La razón de estas victorias desproporcionadas no era solamente la hegemonía del liberalismo. Cuando Gómez era el candidato conservador la tunda electoral era brutal: el mapa se teñía de rojo salvo por un par departamentos, Nariño, Caldas o Boyacá usualmente, que fortuitamente mantenían las banderas godas en alto para guardar la dignidad. Lo cierto es que en estas circunstancias los liberales salían a votar así estuvieran en el lecho de muerte, o en la sala de parto, o tuvieran que viajar en mula o en chalupa durante días, o hacer colas kilométricas o aguantar lluvias, truenos y centellas.

El liberalismo nunca iba a dejar que Álvaro Gómez fuera el presidente de Colombia.

La razón de la movilización masiva en contra de Gómez era el miedo. Un miedo profundo y arraigado, heredado por generación tras generación de liberales, que relataban en las tertulias y en las sobremesas los tiempos en los cuales Álvaro había interrumpido a silbatazos las sesiones del congreso, había diseñado la “Operación K” para financiar al diario conservador con publicidad de entes públicos y privados y se había propuesto “hacer invivible la República” para que sus enemigos rojos no pudieran gobernar.
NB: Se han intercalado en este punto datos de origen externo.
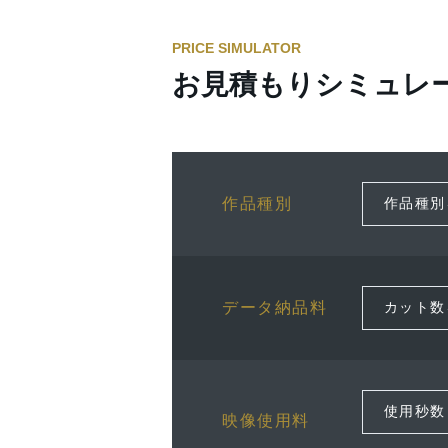
PRICE SIMULATOR
お見積もりシミュレ
作品種別
データ納品料
映像使用料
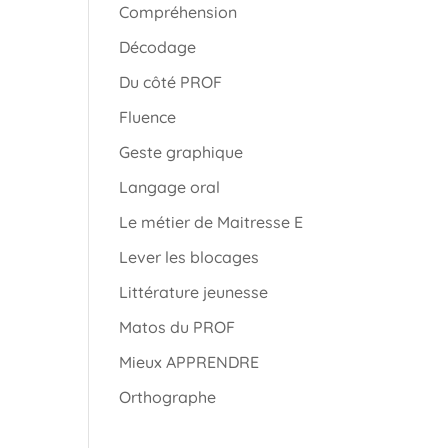
Compréhension
Décodage
Du côté PROF
Fluence
Geste graphique
Langage oral
Le métier de Maitresse E
Lever les blocages
Littérature jeunesse
Matos du PROF
Mieux APPRENDRE
Orthographe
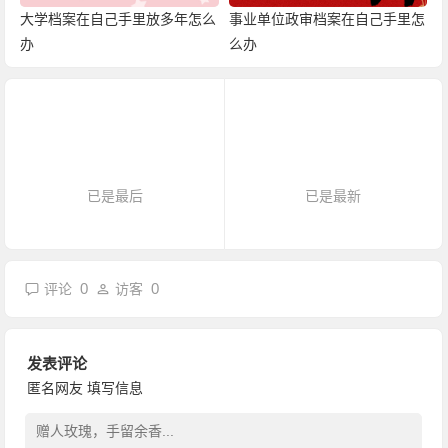
大学档案在自己手里放多年怎么
事业单位政审档案在自己手里怎
办
么办
已是最后
已是最新
0
0
评论
访客
发表评论
匿名网友
填写信息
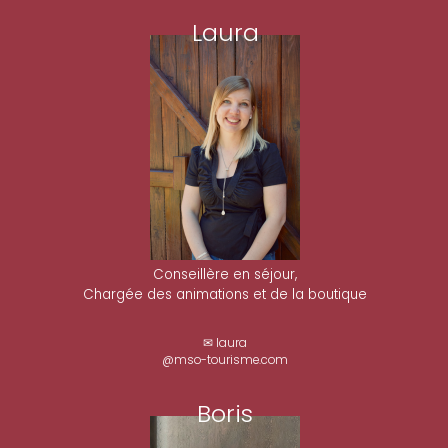
Laura
Conseillère en séjour,
Chargée des animations et de la boutique
✉ laura
@mso-tourisme.com
Boris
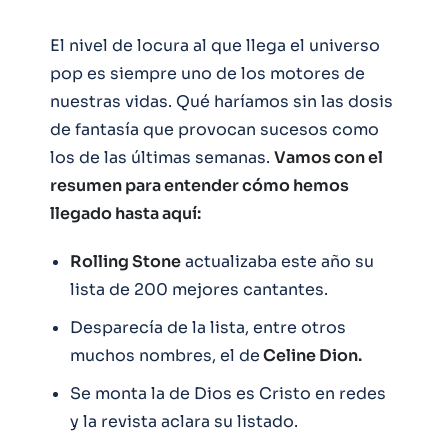
El nivel de locura al que llega el universo
pop es siempre uno de los motores de
nuestras vidas. Qué haríamos sin las dosis
de fantasía que provocan sucesos como
los de las últimas semanas.
Vamos con el
resumen para entender cómo hemos
llegado hasta aquí:
Rolling Stone
actualizaba este año su
lista de 200 mejores cantantes.
Desparecía de la lista, entre otros
muchos nombres, el de
Celine Dion.
Se monta la de Dios es Cristo en redes
y la revista aclara su listado.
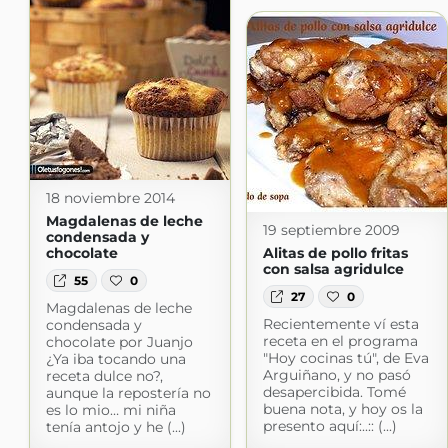
18 noviembre 2014
Magdalenas de leche
19 septiembre 2009
condensada y
chocolate
Alitas de pollo fritas
con salsa agridulce
55
0
27
0
Magdalenas de leche
Recientemente ví esta
condensada y
receta en el programa
chocolate por Juanjo
"Hoy cocinas tú", de Eva
¿Ya iba tocando una
Arguiñano, y no pasó
receta dulce no?,
desapercibida. Tomé
aunque la repostería no
buena nota, y hoy os la
es lo mio… mi niña
presento aquí:..:: (...)
tenía antojo y he (...)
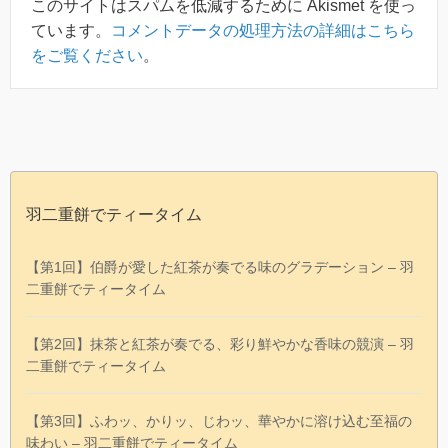
このサイトはスパムを低減するために Akismet を使っ
ています。
コメントデータの処理方法の詳細はこちら
をご覧ください
。
羽二重餅でティータイム
【第1回】伯爵が愛した紅茶が奏でる味のグラデーション – 羽
二重餅でティータイム
【第2回】抹茶と紅茶が奏でる、彩り鮮やかな香味の競演 – 羽
二重餅でティータイム
【第3回】ふわッ、かりッ、じわッ、華やかに溶け込む至福の
味わい – 羽二重餅でティータイム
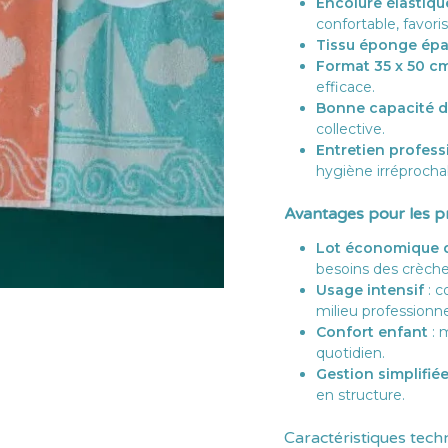
Encolure élastiqu
confortable, favori
Tissu éponge épa
Format 35 x 50 c
efficace.
Bonne capacité d
collective.
Entretien profess
hygiène irréprocha
Avantages pour les pr
Lot économique d
besoins des crèches
Usage intensif
: c
milieu professionne
Confort enfant
: 
quotidien.
Gestion simplifiée
en structure.
Caractéristiques techn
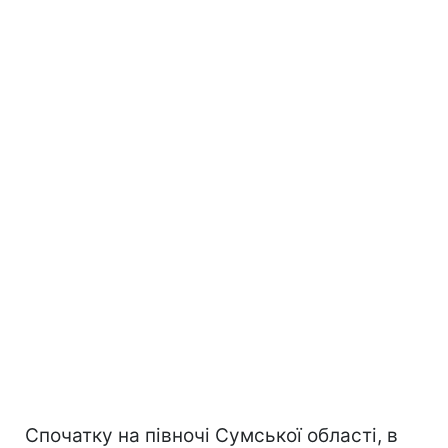
Спочатку на півночі Сумської області, в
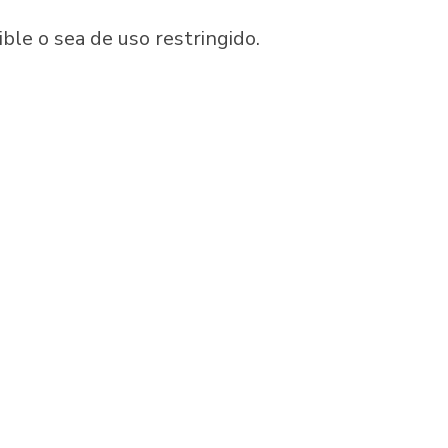
le o sea de uso restringido.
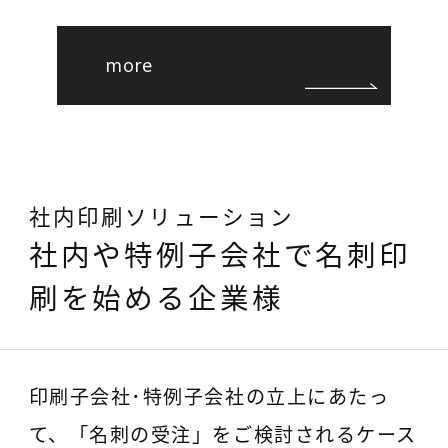
more
社内印刷ソリューション
社内や特例子会社で名刺印
刷を始める企業様
印刷子会社･特例子会社の立上にあたっ
て、「名刺の受注」をご検討されるケース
Valía más el miedo que las propuestas socializantes de López Michelsen, el tartamudedo de Barco o el inexperiencia de Gaviria; la sola posibilidad de que Gómez fuera el presidente y que se desatara una nueva ola de violencia chulavita, por improbable que fuera, hacía que los liberales salieran a votar así estuvieran debajo de las piedras.

Pues a Petro le ocurre lo mismo. Las ultimas encuestas no son buenas para el candidato de marras. El techo de hormigón que tiene su candidatura ha cedido un poco, pero nada indica se vaya a romper. Como lo anotó la semana pasada Tomás González, columnista de este medio y conocedor como pocos de los números electorales, hay cerca de ocho y medio millones de votos (entre nuevos votos posibles y votos por el senado que no votaron en las consultas) por distribuir en las dos rondas de la elección presidencial de 2022. Así Petro consiga la totalidad de los votos de los liberales y de los verdes, cosa que parece difícil, le queda faltando el centavo para el peso. Todos estos votos no le alcanzan para obtener el número mágico de diez millones cuatrocientos mil sufragios que se requieren para ganar la presidencia.
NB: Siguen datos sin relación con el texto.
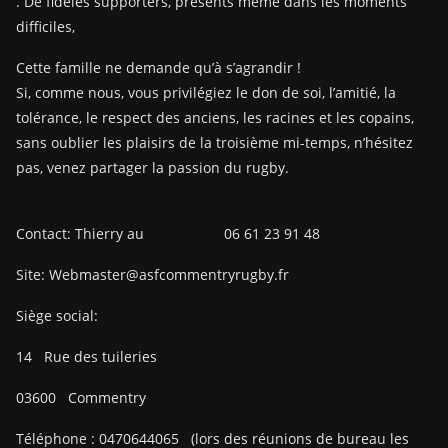
. De fidèles supporters, présents même dans les moments
difficiles,
Cette famille ne demande qu’à s’agrandir !
Si, comme nous, vous privilégiez le don de soi, l’amitié, la
tolérance, le respect des anciens, les racines et les copains,
sans oublier les plaisirs de la troisième mi-temps, n’hésitez
pas, venez partager la passion du rugby.
Contact: Thierry au 06 61 23 91 48
Site: Webmaster@asfcommentryrugby.fr
Siège social:
14
Rue des tuileries
03600
Commentry
Téléphone :
0470644065
(lors des réunions de bureau les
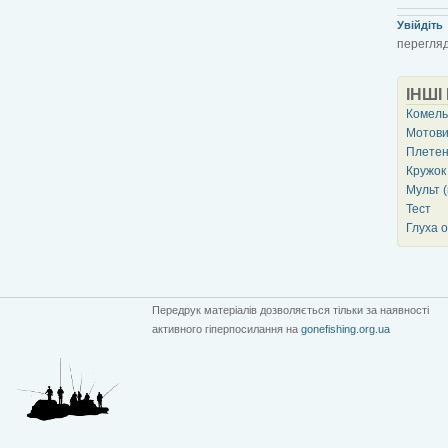
Увійдіть
перегляд
ІНШІ
Комель
Мотови
Плетен
Кружок
Мульт 
Тест
Глуха 
Передрук матеріалів дозволяється тільки за наявності
активного гіперпосилання на
gonefishing.org.ua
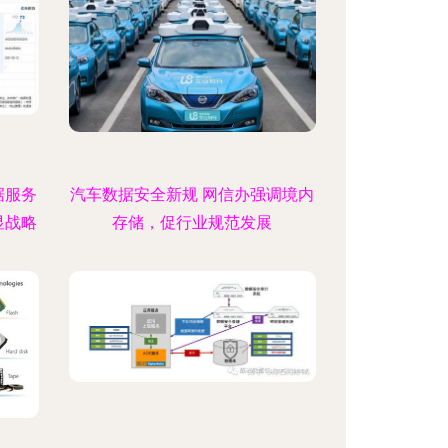
据服务
汽车数据安全新规 网信办强调境内
显战略
存储，促行业规范发展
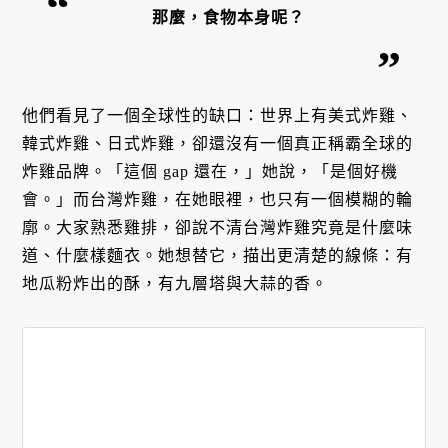
那麼，食物本身呢？
他們看見了一個全球性的缺口：世界上有美式炸雞、
韓式炸雞、日式炸雞，卻還沒有一個真正稱霸全球的
炸雞品牌。「這個 gap 還在，」她說，「是個好機
會。」而台灣炸雞，在她眼裡，也只有一個模糊的輪
廓。大家熟悉雞排，卻說不清台灣炸雞究竟是什麼味
道、什麼樣麵衣。她想替它，描出更清楚的線條：有
地瓜粉炸出的酥，有九層塔與大蒜的香。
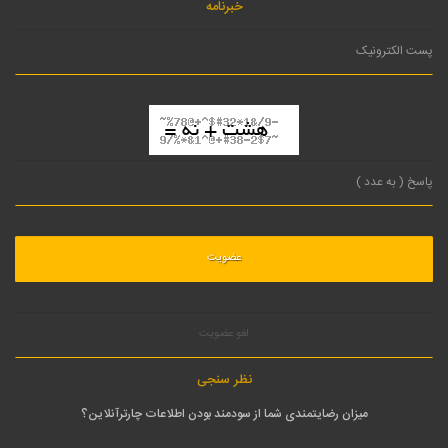
خبرنامه
لغو عضویت
نظر سنجی
میزان رضایتمندی شما از سودمند بودن اطلاعات چارترآنلاین؟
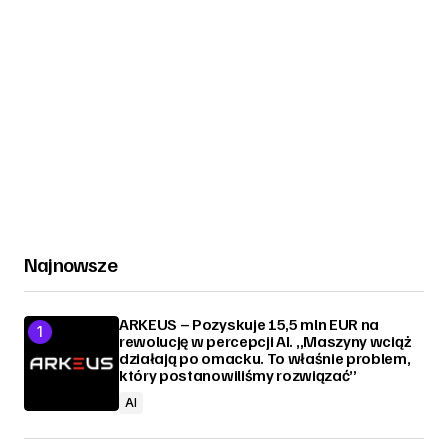
Najnowsze
ARKEUS – Pozyskuje 15,5 mln EUR na
rewolucję w percepcji AI. „Maszyny wciąż
działają po omacku. To właśnie problem,
który postanowiliśmy rozwiązać”
AI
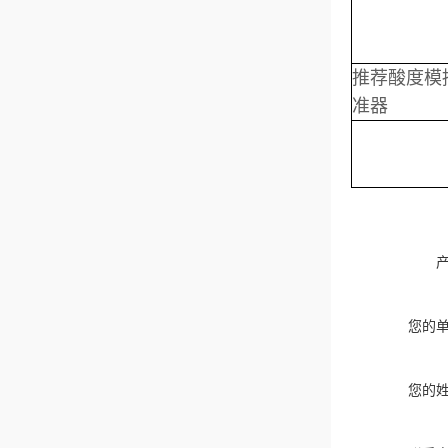
推荐酸度模
准器
您的
您的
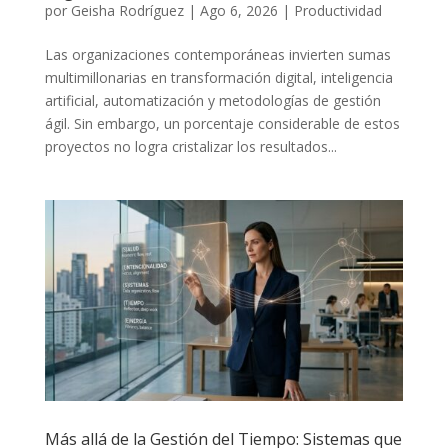
por
Geisha Rodríguez
|
Ago 6, 2026
|
Productividad
Las organizaciones contemporáneas invierten sumas
multimillonarias en transformación digital, inteligencia
artificial, automatización y metodologías de gestión
ágil. Sin embargo, un porcentaje considerable de estos
proyectos no logra cristalizar los resultados...
Más allá de la Gestión del Tiempo: Sistemas que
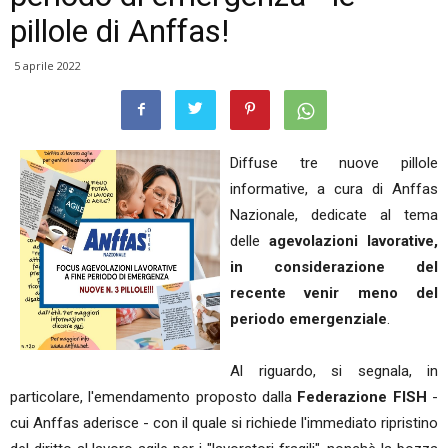
pillole di Anffas!
5 aprile 2022
Diffuse tre nuove pillole
informative, a cura di Anffas
Nazionale, dedicate al tema
delle
agevolazioni lavorative,
in considerazione del
recente venir meno del
periodo emergenziale
.
Al riguardo, si segnala, in
particolare, l'emendamento proposto dalla
Federazione FISH
-
cui Anffas aderisce - con il quale si richiede l'immediato ripristino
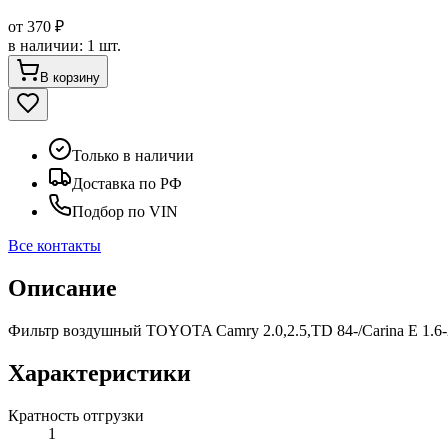
от
370 ₽
в наличии
:
1 шт.
В корзину
Только в наличии
Доставка по РФ
Подбор по VIN
Все контакты
Описание
Фильтр воздушный TOYOTA Camry 2.0,2.5,TD 84-/Carina E 1.6-2.0,
Характеристики
Кратность отгрузки
1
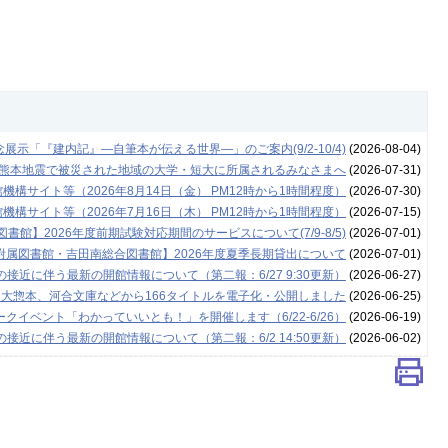
示「『建内記』―自筆本が伝える世界―」のご案内(9/2-10/4)
(2026-08-04)
年熊本地震で被災された地域の大学・短大に所属されるみなさまへ
(2026-07-31)
構サイト等（2026年8月14日（金） PM12時から1時間程度）
(2026-07-30)
構サイト等（2026年7月16日（木） PM12時から1時間程度）
(2026-07-15)
書館】2026年度前期試験対応期間のサービスについて(7/9-8/5)
(2026-07-01)
附属図書館・吉田南総合図書館】2026年度夏季長期貸出について
(2026-07-01)
接近に伴う最新の開館情報について（第二報：6/27 9:30更新）
(2026-06-27)
 大惣本、河合文庫などから166タイトルを電子化・公開しました
(2026-06-25)
クイベント「わかっていいとも！」を開催します（6/22-6/26）
(2026-06-19)
接近に伴う最新の開館情報について（第二報：6/2 14:50更新）
(2026-06-02)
Tendría que convencer a un número significativo de estos votantes indecisos o moderados para que salten la cerca y voten por la izquierda, algo que nunca han hecho. No parecería tampoco que los recientes y rimbombantes fichajes de líderes políticos de centro tengan mayor impacto en su decisión. Cuando el mono se viste de seda, mono se queda. Por otra parte, no es un accidente que, según las últimas encuestas, el mayor rechazo a Petro se dé entre las mujeres. Ellas son las más vulnerables y las que parecen intuir que hay algo raro en este aprendiz de brujo que no lo hace confiable. Con un déficit de credibilidad inmenso y quizás insuperable entre la mitad del electorado potencial no se ve como Petro pueda ganar las elecciones.
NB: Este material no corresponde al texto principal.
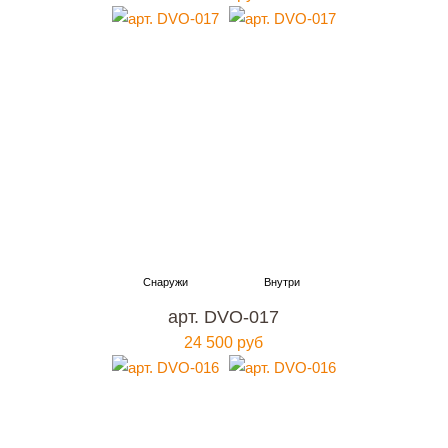
арт. DVO-017
24 500 руб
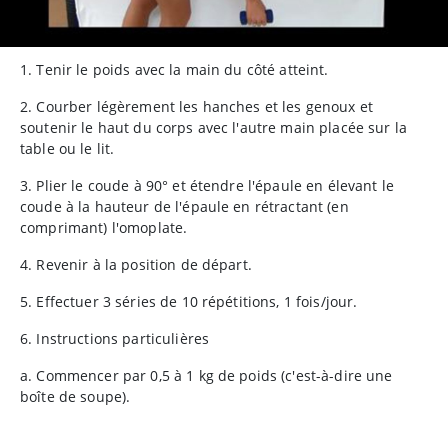
1. Tenir le poids avec la main du côté atteint.
2. Courber légèrement les hanches et les genoux et
soutenir le haut du corps avec l'autre main placée sur la
table ou le lit.
3. Plier le coude à 90° et étendre l'épaule en élevant le
coude à la hauteur de l'épaule en rétractant (en
comprimant) l'omoplate.
4. Revenir à la position de départ.
5. Effectuer 3 séries de 10 répétitions, 1 fois/jour.
6. Instructions particulières
a. Commencer par 0,5 à 1 kg de poids (c'est-à-dire une
boîte de soupe).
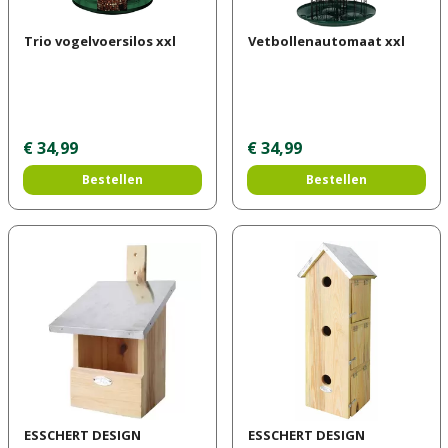
Trio vogelvoersilos xxl
Vetbollenautomaat xxl
€
34
,
99
€
34
,
99
Bestellen
Bestellen
ESSCHERT DESIGN
ESSCHERT DESIGN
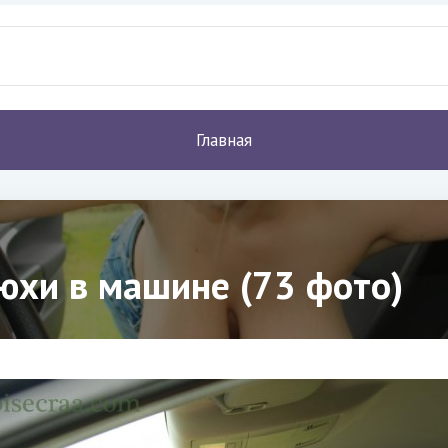
Главная
хи в машине (73 фото)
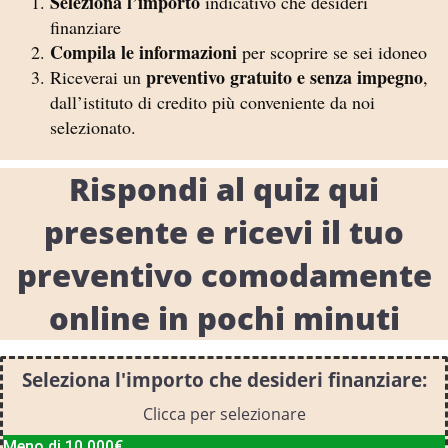
Seleziona l’importo
indicativo che desideri
finanziare
Compila le informazioni
per scoprire se sei idoneo
preventivo gratuito e senza impegno
Riceverai un
,
dall’istituto di credito più conveniente da noi
selezionato.
Rispondi al quiz qui
presente e ricevi il tuo
preventivo comodamente
online in pochi minuti
Seleziona l'importo che desideri finanziare:
Clicca per selezionare
Meno di 10.000€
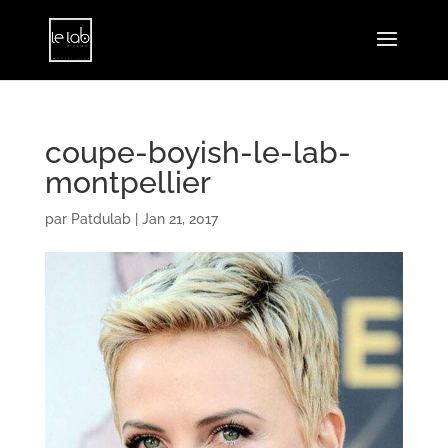
coupe-boyish-le-lab-
montpellier
par
Patdulab
|
Jan 21, 2017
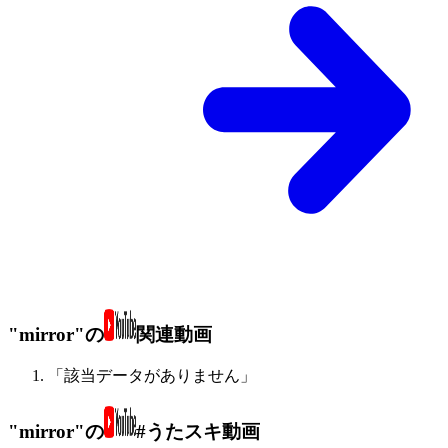
"mirror"の
関連動画
「該当データがありません」
"mirror"の
#うたスキ動画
El factor principal que determina esta decisión o, hasta ahora, indecisión de voto, es el miedo, una emoción que parece más poderosa que las ganas de “vivir sabroso”. Un miedo que, por demás, no es irracional o inventado. Petro es un verdadero peligro para la democracia colombiana, es un autócrata que juró junto con Hugo Rafael Chávez Frías una fría mañana en junio de 1994, parado en las escalinatas del monumento a Bolívar en el puente de Boyacá, que realizarían la “segunda liberación de América”. De aquí al 2025 se elegirán cinco magistrados de la corte constitucional, dos docenas de magistrados de las altas cortes, fiscal general, procurador, contralor, registrador y defensor del pueblo. Elegido Petro, con un congreso simpatizante y fácilmente embolsillable, todos los candados institucionales quedarían a su disposición. Así la bandeja del socialismo del siglo XXI queda servida, lo único que faltaría serían los siete millones de seres humanos desplazados por la hambruna.

Álvaro Gómez nunca fue presidente porque aterrorizaba a los liberales, que salían a votar en masa para que no fuera elegido presidente. Petro, sin ser Álvaro, genera los mismos sentimientos. Los millones de votantes que están aún por definirse no parece que estén dispuestos a lanzarse al vacío sin paracaídas.